*Directions for this task:* Please locate every line in the data below that contains the string "Istanbul", matching its case exactly, and copy each such line.

*Provided information:*
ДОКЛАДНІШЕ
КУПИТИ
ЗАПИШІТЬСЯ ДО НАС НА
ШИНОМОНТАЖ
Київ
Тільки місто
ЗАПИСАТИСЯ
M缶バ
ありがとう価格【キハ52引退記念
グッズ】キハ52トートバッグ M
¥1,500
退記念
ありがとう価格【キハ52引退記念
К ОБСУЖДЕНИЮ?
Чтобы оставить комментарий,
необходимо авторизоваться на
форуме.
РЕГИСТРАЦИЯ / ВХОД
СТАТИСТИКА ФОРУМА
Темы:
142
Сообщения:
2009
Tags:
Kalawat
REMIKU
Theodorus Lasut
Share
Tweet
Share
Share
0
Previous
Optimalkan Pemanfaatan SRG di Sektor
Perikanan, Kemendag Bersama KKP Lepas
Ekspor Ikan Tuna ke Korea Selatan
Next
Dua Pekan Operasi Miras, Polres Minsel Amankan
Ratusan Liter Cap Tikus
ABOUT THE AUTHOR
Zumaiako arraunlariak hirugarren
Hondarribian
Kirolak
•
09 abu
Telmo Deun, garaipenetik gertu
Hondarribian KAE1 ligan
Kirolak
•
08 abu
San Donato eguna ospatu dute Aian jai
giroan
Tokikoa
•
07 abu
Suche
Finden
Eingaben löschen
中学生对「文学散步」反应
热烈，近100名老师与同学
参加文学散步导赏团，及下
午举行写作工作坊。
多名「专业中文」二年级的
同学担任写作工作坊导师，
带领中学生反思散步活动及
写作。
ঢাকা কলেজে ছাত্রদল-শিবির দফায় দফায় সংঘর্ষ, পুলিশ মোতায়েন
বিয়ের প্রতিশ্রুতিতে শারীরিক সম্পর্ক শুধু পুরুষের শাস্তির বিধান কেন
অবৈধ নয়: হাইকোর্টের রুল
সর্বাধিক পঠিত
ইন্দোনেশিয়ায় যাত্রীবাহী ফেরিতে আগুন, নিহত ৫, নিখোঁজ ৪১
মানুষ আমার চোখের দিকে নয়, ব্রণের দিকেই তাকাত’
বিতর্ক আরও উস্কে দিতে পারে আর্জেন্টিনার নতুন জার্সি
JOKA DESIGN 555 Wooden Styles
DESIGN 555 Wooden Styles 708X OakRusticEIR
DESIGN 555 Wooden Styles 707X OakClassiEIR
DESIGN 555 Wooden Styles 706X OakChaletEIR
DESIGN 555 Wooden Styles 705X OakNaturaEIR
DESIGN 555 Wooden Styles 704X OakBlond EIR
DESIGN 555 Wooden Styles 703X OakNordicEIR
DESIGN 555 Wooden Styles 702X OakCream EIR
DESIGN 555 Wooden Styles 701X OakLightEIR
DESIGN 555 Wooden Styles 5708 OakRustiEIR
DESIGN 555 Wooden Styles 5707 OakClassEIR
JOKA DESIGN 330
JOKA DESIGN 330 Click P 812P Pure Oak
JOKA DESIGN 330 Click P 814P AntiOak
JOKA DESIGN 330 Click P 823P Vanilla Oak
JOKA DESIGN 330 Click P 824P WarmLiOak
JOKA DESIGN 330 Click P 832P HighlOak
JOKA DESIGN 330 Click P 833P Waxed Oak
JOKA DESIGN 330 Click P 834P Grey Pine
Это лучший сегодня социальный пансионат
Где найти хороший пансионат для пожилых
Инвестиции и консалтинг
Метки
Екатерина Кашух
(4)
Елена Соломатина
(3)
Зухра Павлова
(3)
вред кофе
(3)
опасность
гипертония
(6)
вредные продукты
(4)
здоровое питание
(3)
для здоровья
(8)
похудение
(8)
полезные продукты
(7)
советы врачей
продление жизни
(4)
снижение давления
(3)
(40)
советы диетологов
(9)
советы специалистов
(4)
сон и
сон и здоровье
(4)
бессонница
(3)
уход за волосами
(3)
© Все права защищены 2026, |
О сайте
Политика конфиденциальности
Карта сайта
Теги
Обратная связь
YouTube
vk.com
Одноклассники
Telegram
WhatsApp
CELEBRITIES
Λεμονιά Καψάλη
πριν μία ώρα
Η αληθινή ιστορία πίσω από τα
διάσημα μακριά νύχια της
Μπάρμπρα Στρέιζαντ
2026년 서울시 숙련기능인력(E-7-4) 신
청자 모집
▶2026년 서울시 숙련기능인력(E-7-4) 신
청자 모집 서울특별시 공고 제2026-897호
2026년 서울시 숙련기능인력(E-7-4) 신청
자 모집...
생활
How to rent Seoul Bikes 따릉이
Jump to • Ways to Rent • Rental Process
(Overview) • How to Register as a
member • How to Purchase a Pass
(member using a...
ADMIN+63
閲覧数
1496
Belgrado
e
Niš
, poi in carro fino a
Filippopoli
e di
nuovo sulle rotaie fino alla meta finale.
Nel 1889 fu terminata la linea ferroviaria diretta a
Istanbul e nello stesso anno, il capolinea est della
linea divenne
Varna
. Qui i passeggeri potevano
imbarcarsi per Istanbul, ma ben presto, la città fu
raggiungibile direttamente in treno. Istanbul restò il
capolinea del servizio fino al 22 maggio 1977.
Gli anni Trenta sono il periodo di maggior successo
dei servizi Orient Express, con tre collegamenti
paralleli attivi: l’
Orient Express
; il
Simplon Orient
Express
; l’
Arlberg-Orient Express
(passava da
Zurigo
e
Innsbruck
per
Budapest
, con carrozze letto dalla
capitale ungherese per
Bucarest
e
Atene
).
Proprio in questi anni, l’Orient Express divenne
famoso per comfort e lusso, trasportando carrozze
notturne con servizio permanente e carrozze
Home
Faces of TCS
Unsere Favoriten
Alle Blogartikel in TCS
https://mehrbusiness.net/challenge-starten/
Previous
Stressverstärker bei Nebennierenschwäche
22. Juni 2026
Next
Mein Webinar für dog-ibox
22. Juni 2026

*Your solution:*
Istanbul e nello stesso anno, il capolinea est della
imbarcarsi per Istanbul, ma ben presto, la città fu
raggiungibile direttamente in treno. Istanbul restò il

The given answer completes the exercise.